## INPUT DATA
Segment Open
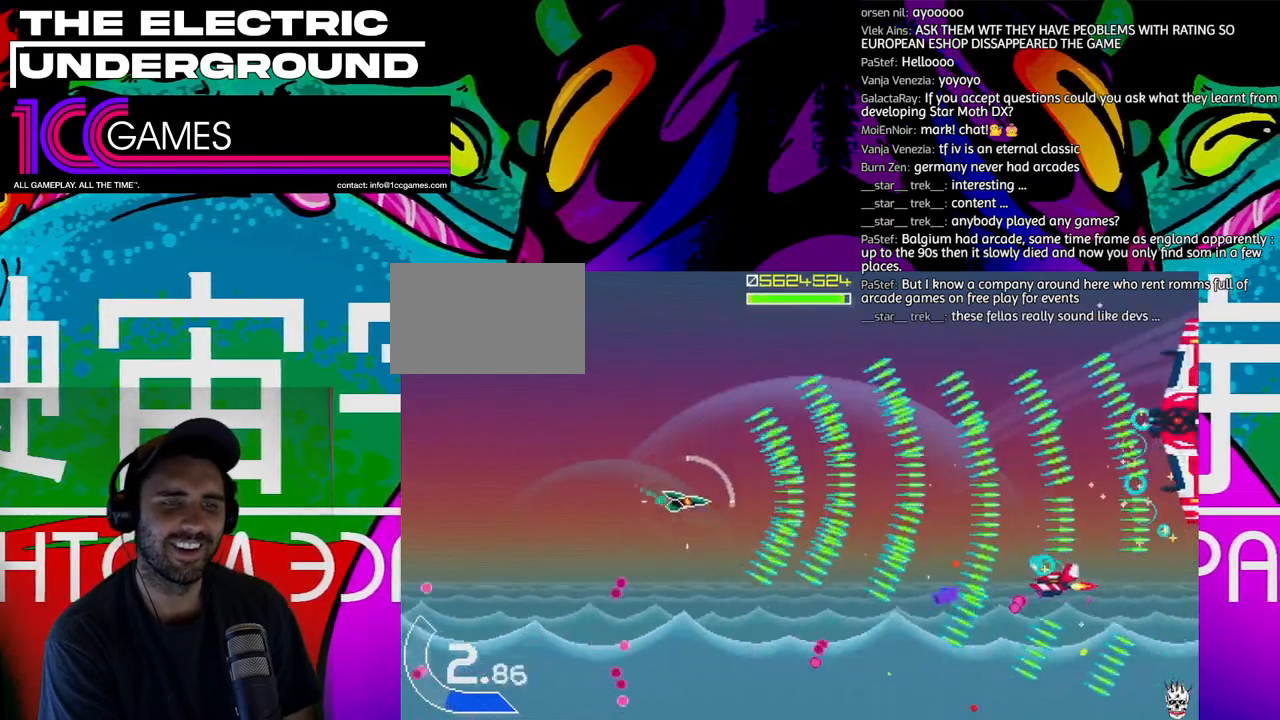
Gameplay with a controller (arcade stick); each line is a JSON object with the inputs held at the frame after it. "events" lists button and stick changes between this image and that frame as [ms after this image, input, new state], when the widget could be followed in between. Not read: L3 R3.
{"buttons": ["TRIANGLE"], "left_stick": "down-left", "events": [[100, "left_stick", "down"], [200, "left_stick", "left"], [267, "left_stick", "center"], [333, "left_stick", "up"], [467, "left_stick", "down-left"]]}
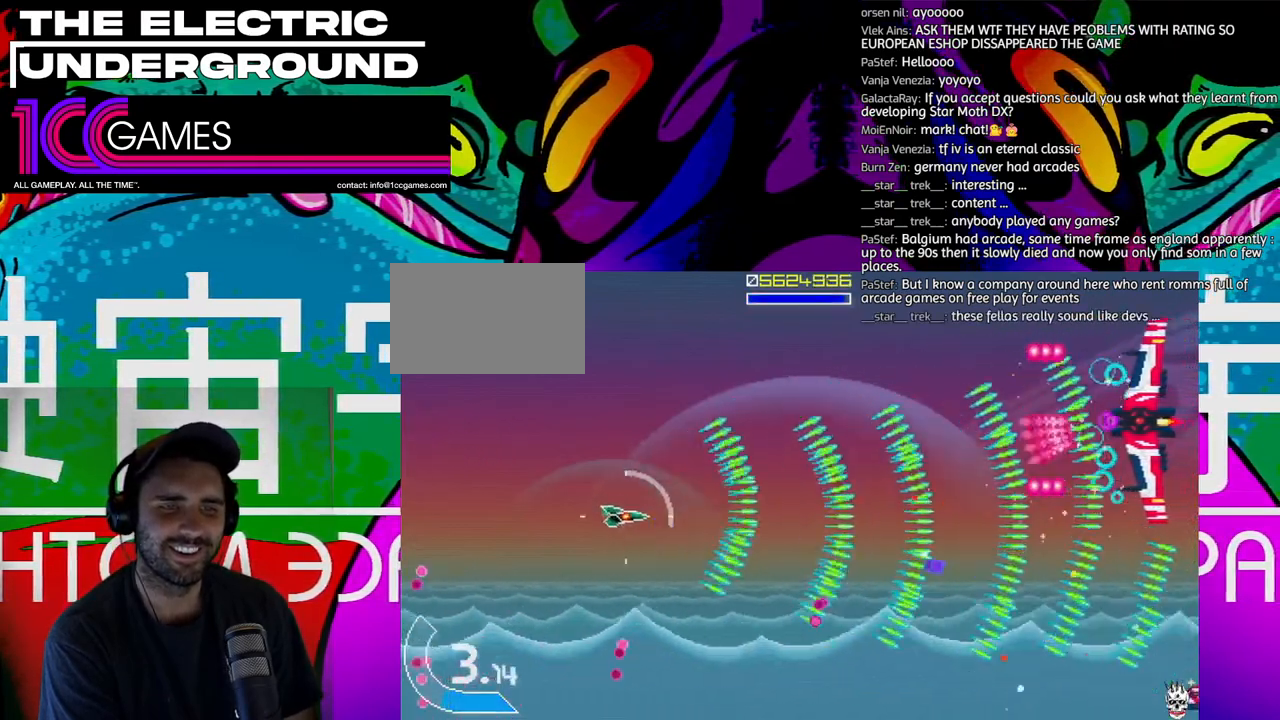
{"buttons": ["TRIANGLE"], "left_stick": "up", "events": [[167, "left_stick", "center"], [233, "left_stick", "up-left"], [333, "left_stick", "up"]]}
Segment Closed
## YOUR ASSIGNMENT
What the reply must contain is an exact transcription of the data above and none of its pictures.

## RESPONSE BELOW
Gameplay with a controller (arcade stick); each line is a JSON object with the inputs held at the frame after it. "events" lists button and stick changes between this image and that frame as [ms after this image, input, new state], when the widget could be followed in between. Not read: L3 R3.
{"buttons": ["TRIANGLE"], "left_stick": "down-left", "events": [[100, "left_stick", "down"], [200, "left_stick", "left"], [267, "left_stick", "center"], [333, "left_stick", "up"], [467, "left_stick", "down-left"]]}
{"buttons": ["TRIANGLE"], "left_stick": "up", "events": [[167, "left_stick", "center"], [233, "left_stick", "up-left"], [333, "left_stick", "up"]]}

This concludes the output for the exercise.